Dengan bantuan dari seragam tempur, Alex memperbesar apa yang dia lihat. Pemandangannya jadi jauh dan cukup detail seolah sedang memakai teropong. Alex untuk sesaat merindukan bagaimana Jayden yang melakukan itu semua untuknya. Bukan melakukannya sendiri dengan seragam prototipe. Fungsinya tidak selengkap seragam biasanya. Tampilannya pun sedikit lebih buram. Setidaknya, itu lebih baik daripada ke sana tanpa seragam apa pun.
Pria itu di sana. Rocky sedang duduk seorang diri. Di sampingnya ada meja besar dengan deretan botol bir. Hanya itu temannya malam itu. Dia sendirian. Alex tahu jelas, itu baru jebakan.
Seorang pria minum-minum di ruangan besar seorang diri ditemani minuman beralkohol. Hal semacam itu tidak akan terjadi. Mengingat bagaimana si dalang mengatur penculikan dengan begitu baik, itu semua jelas jebakan.

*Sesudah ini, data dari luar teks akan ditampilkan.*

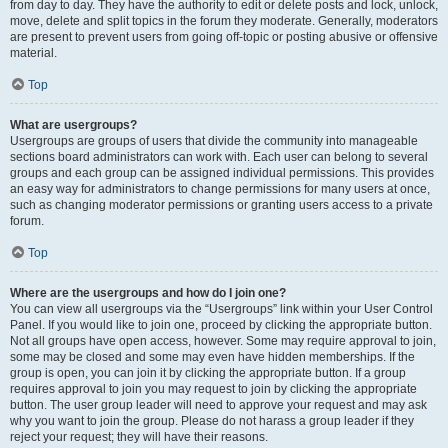
from day to day. They have the authority to edit or delete posts and lock, unlock,
move, delete and split topics in the forum they moderate. Generally, moderators
are present to prevent users from going off-topic or posting abusive or offensive
material.
Top
What are usergroups?
Usergroups are groups of users that divide the community into manageable
sections board administrators can work with. Each user can belong to several
groups and each group can be assigned individual permissions. This provides
an easy way for administrators to change permissions for many users at once,
such as changing moderator permissions or granting users access to a private
forum.
Top
Where are the usergroups and how do I join one?
You can view all usergroups via the “Usergroups” link within your User Control
Panel. If you would like to join one, proceed by clicking the appropriate button.
Not all groups have open access, however. Some may require approval to join,
some may be closed and some may even have hidden memberships. If the
group is open, you can join it by clicking the appropriate button. If a group
requires approval to join you may request to join by clicking the appropriate
button. The user group leader will need to approve your request and may ask
why you want to join the group. Please do not harass a group leader if they
reject your request; they will have their reasons.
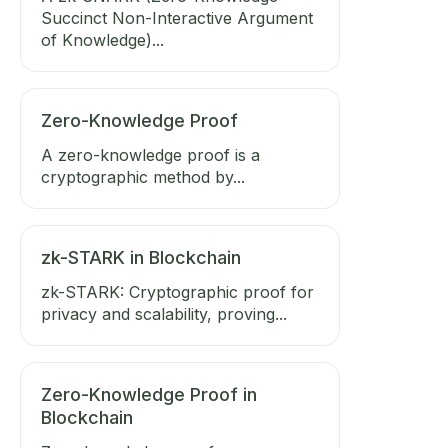
Succinct Non-Interactive Argument
of Knowledge)...
Zero-Knowledge Proof
A zero-knowledge proof is a
cryptographic method by...
zk-STARK in Blockchain
zk-STARK: Cryptographic proof for
privacy and scalability, proving...
Zero-Knowledge Proof in
Blockchain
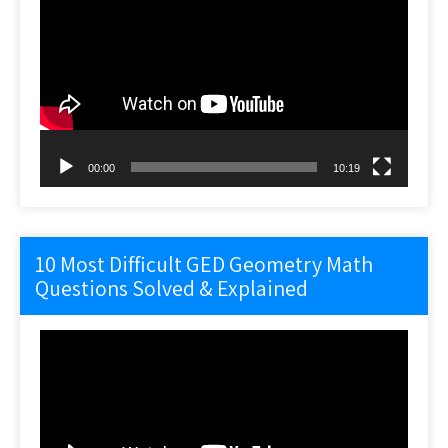
Player
00:00
10:19
10 Most Difficult GED Geometry Math
Questions Solved & Explained
Video
Player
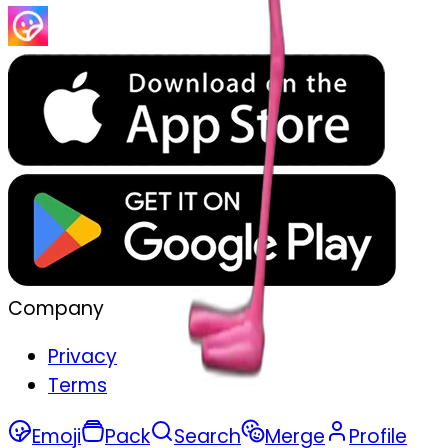
Company
Privacy
Terms
Emoji
Pack
Search
Merge
Profile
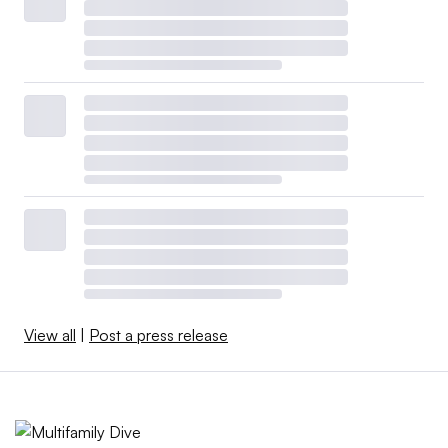
View all
|
Post a press release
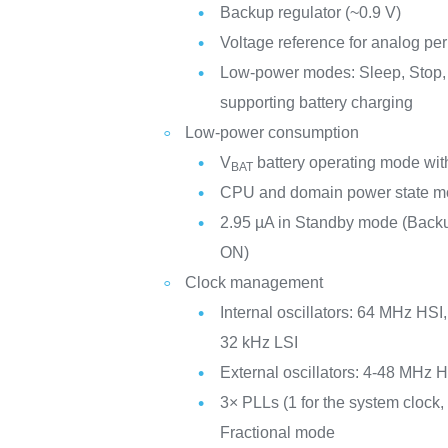
Backup regulator (~0.9 V)
Voltage reference for analog per
Low-power modes: Sleep, Stop,
supporting battery charging
Low-power consumption
V
battery operating mode with
BAT
CPU and domain power state mo
2.95 µA in Standby mode (Ba
ON)
Clock management
Internal oscillators: 64 MHz HS
32 kHz LSI
External oscillators: 4-48 MHz
3× PLLs (1 for the system clock, 
Fractional mode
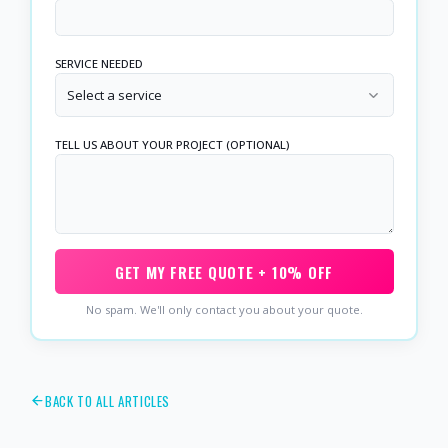
SERVICE NEEDED
Select a service
TELL US ABOUT YOUR PROJECT (OPTIONAL)
GET MY FREE QUOTE + 10% OFF
No spam. We'll only contact you about your quote.
BACK TO ALL ARTICLES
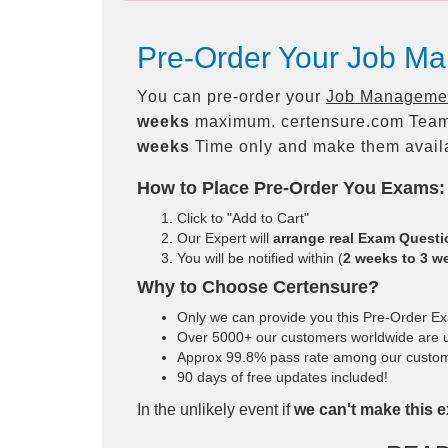
Pre-Order Your Job Ma
You can pre-order your
Job Management
weeks
maximum. certensure.com Team
weeks
Time only and make them availa
How to Place Pre-Order You Exams:
Click to "Add to Cart"
Our Expert will
arrange real Exam Quest
You will be notified within (
2 weeks to 3 w
Why to Choose Certensure?
Only we can provide you this Pre-Order Exam
Over 5000+ our customers worldwide are us
Approx 99.8% pass rate among our customers
90 days of free updates included!
In the unlikely event if
we can't make this e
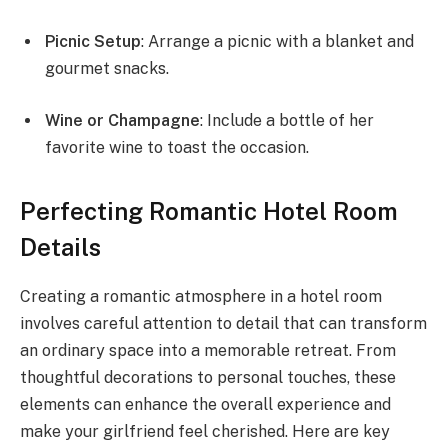
Picnic Setup
: Arrange a picnic with a blanket and
gourmet snacks.
Wine or Champagne
: Include a bottle of her
favorite wine to toast the occasion.
Perfecting Romantic Hotel Room
Details
Creating a romantic atmosphere in a hotel room
involves careful attention to detail that can transform
an ordinary space into a memorable retreat. From
thoughtful decorations to personal touches, these
elements can enhance the overall experience and
make your girlfriend feel cherished. Here are key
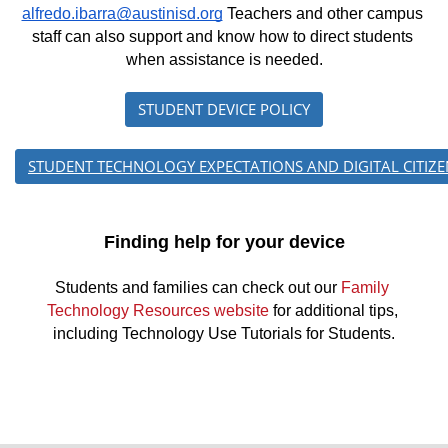
alfredo.ibarra@austinisd.org
 Teachers and other campus 
staff can also support and know how to direct students 
when assistance is needed.
STUDENT DEVICE POLICY
STUDENT TECHNOLOGY EXPECTATIONS AND DIGITAL CITIZE
Finding help for your device
Students and families can check out our 
Family 
Technology Resources website
 for additional tips, 
including Technology Use Tutorials for Students.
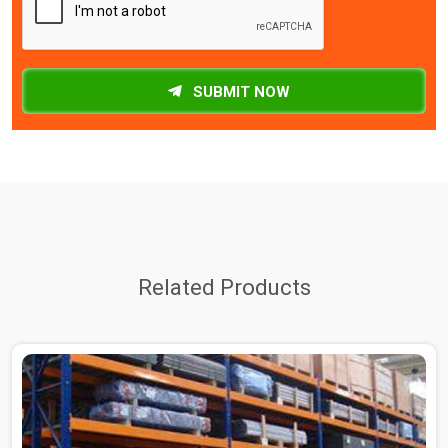
SUBMIT NOW
Related Products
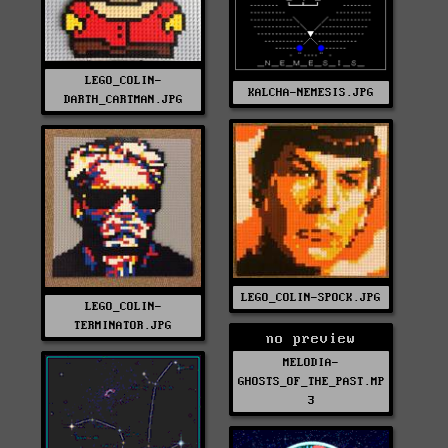
LEGO_COLIN-
KALCHA-NEMESIS.JPG
DARTH_CARTMAN.JPG
LEGO_COLIN-SPOCK.JPG
LEGO_COLIN-
TERMINATOR.JPG
no preview
MELODIA-
GHOSTS_OF_THE_PAST.MP
3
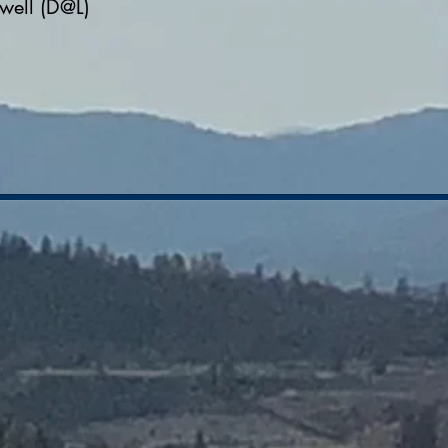
well (D@L)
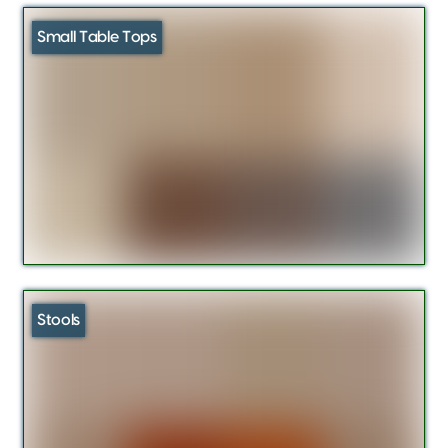
Small Table Tops
Stools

Si dalang rela membunuh tim penembak demi membuat Alex lengah. Tidak mungkin dia membiarkan personel tim medis palsunya berada di sana.
Pertanyaan selanjutnya, jebakan untuk apa?
Alex mengamati sekeliling. Dia bahkan mengaktifkan pemindai panas, berjaga-jaga kalau ada penembak jitu di sana. Kenyataannya, dia tidak menemukan siapa pun. Tidak ada penembak jitu di atap gedung maupun tumpukan container. Tidak ada orang lain selain Rocky dan dirinya. Tidak ada jebakan yang kelihatan di dalam ruangan tersebut. Bahkan ruangan kosong tempat Rocky berada seolah sengaja dikosongkan.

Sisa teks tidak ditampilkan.